### Passage cité:
****
Chez Trimes on dit souvent qu’il existe deux types d’organisateurs. Ceux qui en font qu’à leur tête et ceux qui sont à l’écoute des athlètes et qui souhaitent sans cesse améliorer leur course. Gael Mainard a marqué l’actualité cette semaine puisque ses courses passent de Challenge à Ironman. Étant un sympathisant de Trimes, on en a proposé pour l’interroger sur ce changement important.
Avant de te lancer dans l’organisation, tu étais avant tout l’un de ces pros qui a représenté la France à Kona. Les temps ont bien changé depuis. As-tu l’impression que l’esprit a changé?
****
### Consignes:
• A. Dans le passage cité, de "Chez Trimes on" à "ce changement important.", remplacez "cette semaine" par "ce mois-ci".
• B. D'après le passage cité, de quelle marque à quelle autre passent les courses de Gael Mainard ?
Le listing qui suit provient d'une autre source.

### Extrait de données:
****
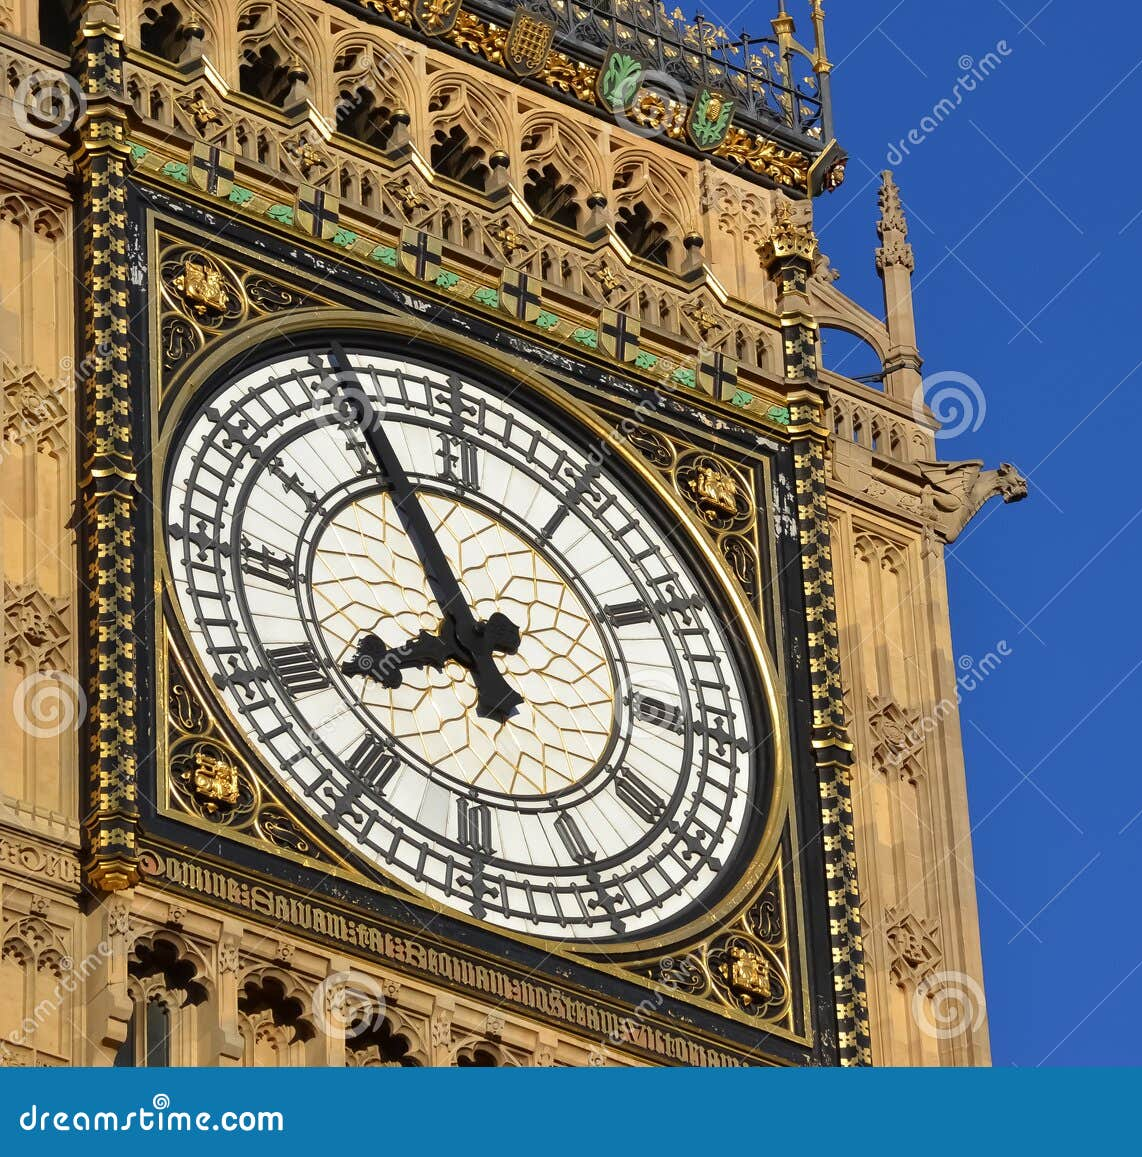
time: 7:55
****
### Réponses:
• A.
Chez Trimes on dit souvent qu’il existe deux types d’organisateurs. Ceux qui en font qu’à leur tête et ceux qui sont à l’écoute des athlètes et qui souhaitent sans cesse améliorer leur course. Gael Mainard a marqué l’actualité ce mois-ci puisque ses courses passent de Challenge à Ironman. Étant un sympathisant de Trimes, on en a proposé pour l’interroger sur ce changement important.

• B. Elles passent de Challenge à Ironman.